Task goal: Read the listing and extract each line that includes the word "wrist".

Data provided:
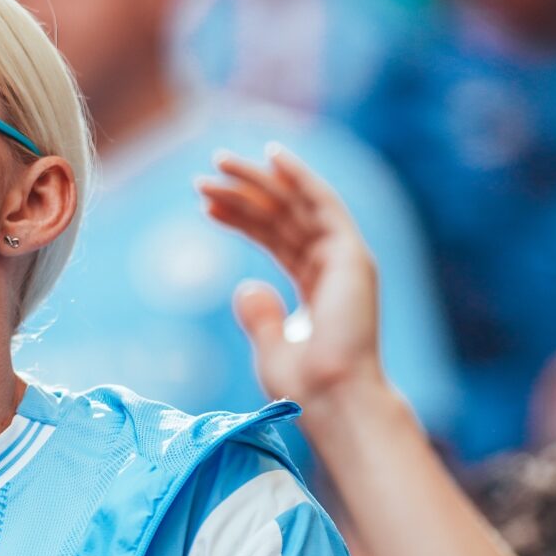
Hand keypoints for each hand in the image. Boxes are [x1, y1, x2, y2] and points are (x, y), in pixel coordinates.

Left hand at [200, 146, 387, 413]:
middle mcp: (334, 269)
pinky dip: (300, 177)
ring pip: (297, 205)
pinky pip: (322, 204)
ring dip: (260, 179)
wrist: (335, 398)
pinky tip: (272, 157)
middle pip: (283, 217)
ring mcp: (345, 260)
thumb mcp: (271, 347)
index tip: (206, 205)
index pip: (277, 240)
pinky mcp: (350, 254)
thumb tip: (246, 288)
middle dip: (244, 193)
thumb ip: (260, 316)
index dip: (242, 218)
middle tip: (205, 175)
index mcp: (318, 290)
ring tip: (219, 161)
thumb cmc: (306, 387)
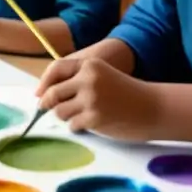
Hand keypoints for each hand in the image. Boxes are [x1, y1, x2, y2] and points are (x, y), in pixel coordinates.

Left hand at [35, 57, 157, 139]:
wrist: (152, 107)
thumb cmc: (125, 93)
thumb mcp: (102, 76)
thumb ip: (77, 80)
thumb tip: (43, 95)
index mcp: (90, 64)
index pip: (56, 69)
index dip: (43, 83)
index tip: (38, 95)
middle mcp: (88, 78)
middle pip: (52, 94)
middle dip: (49, 105)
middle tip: (51, 111)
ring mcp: (90, 98)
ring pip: (59, 112)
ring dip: (67, 117)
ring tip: (83, 116)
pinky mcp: (94, 118)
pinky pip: (72, 125)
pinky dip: (78, 127)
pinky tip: (92, 123)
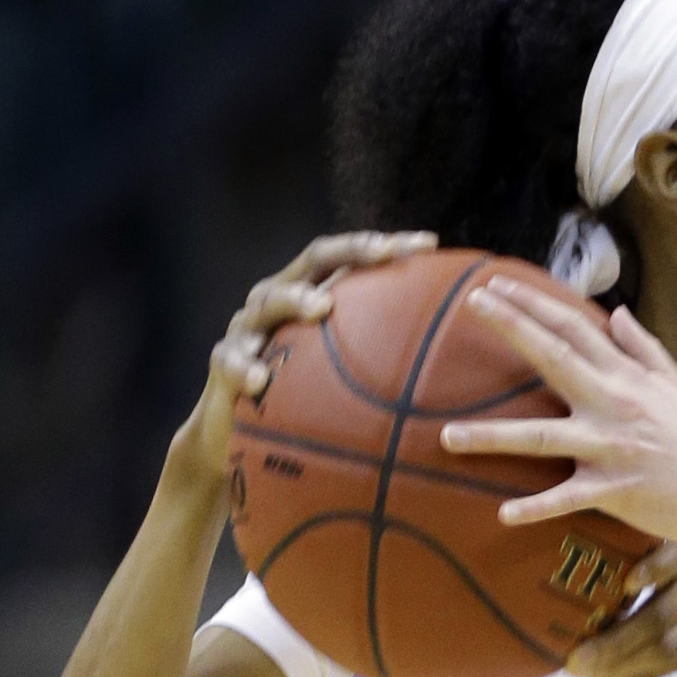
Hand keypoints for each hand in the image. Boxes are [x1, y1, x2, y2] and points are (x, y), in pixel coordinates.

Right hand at [176, 230, 435, 490]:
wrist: (238, 432)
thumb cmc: (306, 396)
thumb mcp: (347, 372)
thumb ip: (385, 355)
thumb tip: (454, 360)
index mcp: (312, 293)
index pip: (351, 258)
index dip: (385, 245)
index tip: (429, 243)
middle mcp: (279, 300)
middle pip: (313, 261)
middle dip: (348, 252)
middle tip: (382, 253)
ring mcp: (249, 328)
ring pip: (268, 301)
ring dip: (294, 299)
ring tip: (320, 306)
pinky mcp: (223, 364)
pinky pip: (231, 360)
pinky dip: (245, 367)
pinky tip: (261, 380)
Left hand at [443, 278, 676, 544]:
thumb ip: (645, 349)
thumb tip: (618, 313)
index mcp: (628, 379)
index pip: (576, 329)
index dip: (535, 304)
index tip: (496, 286)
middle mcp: (616, 405)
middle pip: (555, 359)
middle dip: (512, 329)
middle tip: (472, 303)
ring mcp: (614, 448)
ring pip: (543, 437)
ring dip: (493, 437)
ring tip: (447, 437)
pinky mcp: (618, 489)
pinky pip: (568, 498)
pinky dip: (537, 507)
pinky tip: (504, 514)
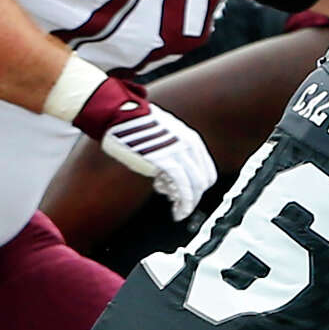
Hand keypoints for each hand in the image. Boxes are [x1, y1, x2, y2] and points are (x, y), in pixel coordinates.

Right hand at [76, 77, 217, 220]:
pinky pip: (182, 187)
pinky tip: (178, 212)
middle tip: (184, 209)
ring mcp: (178, 153)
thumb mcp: (162, 137)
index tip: (189, 197)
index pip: (206, 170)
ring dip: (189, 204)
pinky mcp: (165, 161)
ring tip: (180, 214)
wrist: (120, 115)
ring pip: (195, 186)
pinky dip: (183, 202)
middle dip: (195, 197)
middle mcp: (189, 146)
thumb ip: (171, 153)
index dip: (199, 186)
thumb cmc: (136, 127)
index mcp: (191, 140)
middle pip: (203, 180)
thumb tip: (168, 178)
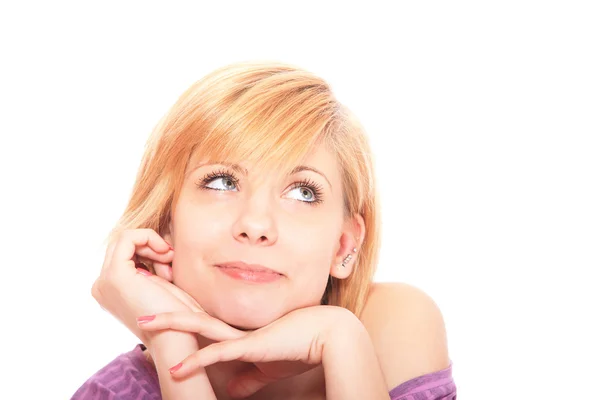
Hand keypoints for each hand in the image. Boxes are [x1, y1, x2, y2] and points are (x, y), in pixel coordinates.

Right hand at [91, 228, 203, 347]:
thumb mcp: (158, 284)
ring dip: (151, 244)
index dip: (149, 249)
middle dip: (150, 246)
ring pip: (125, 239)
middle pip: (122, 244)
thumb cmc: (176, 317)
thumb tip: (148, 242)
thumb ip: (148, 265)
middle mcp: (101, 285)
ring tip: (169, 261)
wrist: (177, 340)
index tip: (170, 260)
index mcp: (109, 289)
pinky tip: (166, 254)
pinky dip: (149, 238)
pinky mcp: (115, 276)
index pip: (123, 251)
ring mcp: (105, 281)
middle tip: (170, 260)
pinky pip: (128, 237)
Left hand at [137, 305, 356, 397]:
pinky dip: (197, 361)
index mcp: (237, 333)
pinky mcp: (251, 347)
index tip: (157, 317)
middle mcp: (235, 329)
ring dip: (170, 324)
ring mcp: (241, 336)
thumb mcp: (270, 368)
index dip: (178, 318)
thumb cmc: (302, 347)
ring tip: (145, 322)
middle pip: (192, 315)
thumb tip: (234, 391)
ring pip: (198, 324)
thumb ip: (250, 378)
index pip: (201, 322)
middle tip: (139, 307)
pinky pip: (218, 354)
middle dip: (165, 311)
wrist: (328, 335)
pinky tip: (178, 368)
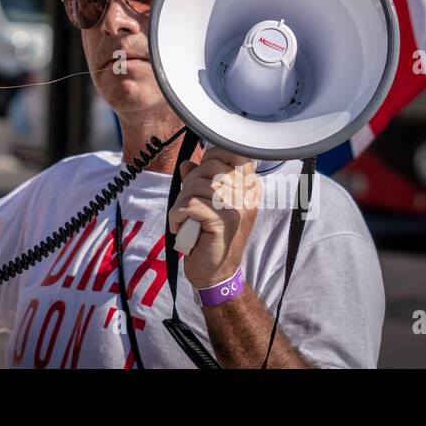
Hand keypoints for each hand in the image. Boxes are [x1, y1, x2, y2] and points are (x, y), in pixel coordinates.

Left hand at [168, 149, 260, 288]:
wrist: (216, 273)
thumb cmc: (210, 237)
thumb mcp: (206, 204)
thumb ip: (199, 181)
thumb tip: (187, 163)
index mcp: (249, 187)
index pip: (231, 152)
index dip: (210, 158)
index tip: (201, 176)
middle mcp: (248, 194)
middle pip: (210, 165)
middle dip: (190, 182)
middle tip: (188, 204)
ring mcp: (239, 207)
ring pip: (197, 184)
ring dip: (181, 201)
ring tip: (184, 218)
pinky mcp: (225, 221)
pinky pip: (189, 204)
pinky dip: (177, 214)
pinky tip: (179, 226)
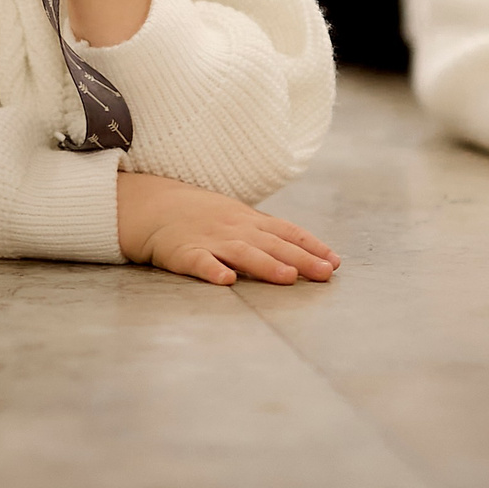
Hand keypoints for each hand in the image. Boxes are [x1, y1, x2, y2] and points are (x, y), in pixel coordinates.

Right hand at [116, 171, 339, 284]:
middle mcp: (235, 229)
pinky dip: (213, 270)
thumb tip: (307, 249)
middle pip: (273, 244)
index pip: (287, 232)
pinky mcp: (184, 252)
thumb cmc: (202, 216)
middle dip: (302, 259)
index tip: (334, 262)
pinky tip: (227, 281)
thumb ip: (268, 233)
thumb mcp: (238, 217)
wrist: (154, 207)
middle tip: (325, 274)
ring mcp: (210, 239)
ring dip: (267, 265)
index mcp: (250, 221)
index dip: (312, 246)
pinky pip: (200, 262)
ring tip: (289, 278)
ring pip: (243, 253)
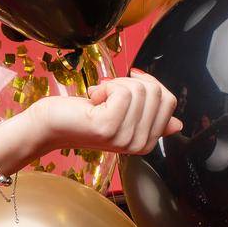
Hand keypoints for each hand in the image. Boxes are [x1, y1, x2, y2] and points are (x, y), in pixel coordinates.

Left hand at [30, 68, 182, 156]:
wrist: (49, 125)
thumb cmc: (82, 116)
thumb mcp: (121, 116)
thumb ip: (148, 119)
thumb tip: (177, 124)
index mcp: (147, 143)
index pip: (169, 101)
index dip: (147, 84)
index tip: (123, 86)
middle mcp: (138, 144)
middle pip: (157, 92)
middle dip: (130, 83)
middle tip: (107, 92)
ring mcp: (124, 137)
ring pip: (140, 89)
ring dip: (115, 84)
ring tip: (98, 97)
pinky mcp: (108, 126)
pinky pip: (122, 91)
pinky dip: (106, 86)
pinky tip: (92, 98)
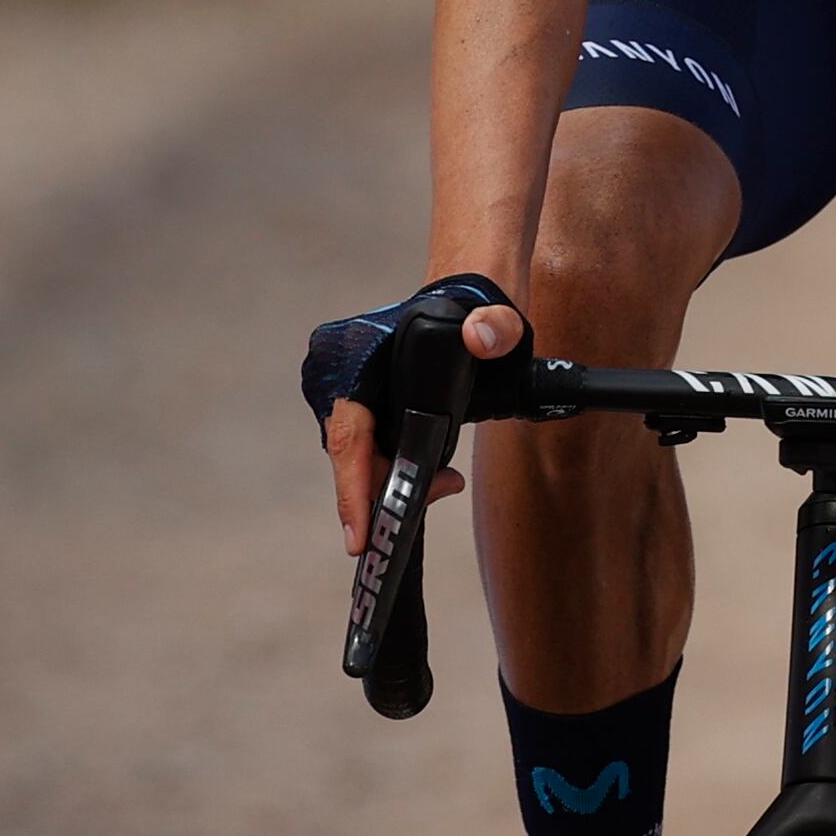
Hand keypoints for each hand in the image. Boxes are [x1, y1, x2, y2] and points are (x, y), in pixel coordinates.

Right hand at [306, 279, 528, 556]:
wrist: (469, 294)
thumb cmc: (478, 306)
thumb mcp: (496, 317)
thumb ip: (495, 325)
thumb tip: (483, 338)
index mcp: (358, 353)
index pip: (347, 434)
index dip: (351, 489)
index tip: (359, 540)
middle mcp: (339, 374)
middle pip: (350, 454)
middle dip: (382, 490)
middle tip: (439, 494)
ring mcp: (347, 391)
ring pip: (359, 457)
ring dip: (394, 480)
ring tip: (446, 483)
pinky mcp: (363, 405)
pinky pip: (369, 450)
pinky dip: (397, 469)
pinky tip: (438, 477)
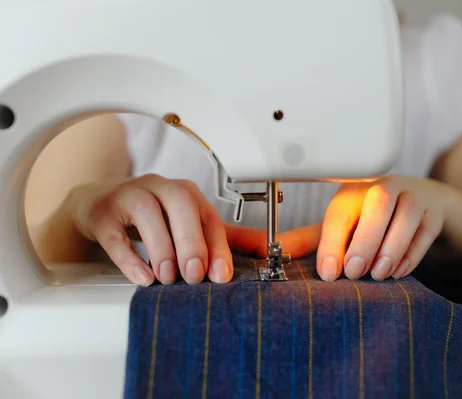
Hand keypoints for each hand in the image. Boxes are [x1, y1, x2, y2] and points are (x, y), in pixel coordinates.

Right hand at [68, 174, 237, 285]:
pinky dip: (128, 257)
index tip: (222, 275)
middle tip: (194, 276)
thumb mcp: (187, 224)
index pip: (208, 216)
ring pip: (147, 213)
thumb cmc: (151, 217)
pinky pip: (114, 233)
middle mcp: (160, 188)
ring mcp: (128, 196)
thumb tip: (266, 248)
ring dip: (162, 248)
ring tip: (167, 278)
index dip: (217, 246)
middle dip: (192, 241)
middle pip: (181, 204)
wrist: (99, 205)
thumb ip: (221, 238)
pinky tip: (143, 277)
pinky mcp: (102, 214)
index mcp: (186, 193)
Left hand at [315, 176, 447, 280]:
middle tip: (354, 272)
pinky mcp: (433, 214)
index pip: (341, 211)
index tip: (329, 272)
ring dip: (392, 247)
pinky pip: (425, 232)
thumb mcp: (339, 224)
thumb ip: (308, 240)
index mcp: (353, 188)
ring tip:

Completed exercise:
wrist: (335, 398)
wrist: (152, 107)
wrist: (238, 432)
wrist: (120, 115)
wrist: (177, 340)
wrist: (328, 335)
wrist: (216, 273)
wrist: (154, 207)
wrist: (49, 125)
wrist: (469, 294)
wrist: (99, 205)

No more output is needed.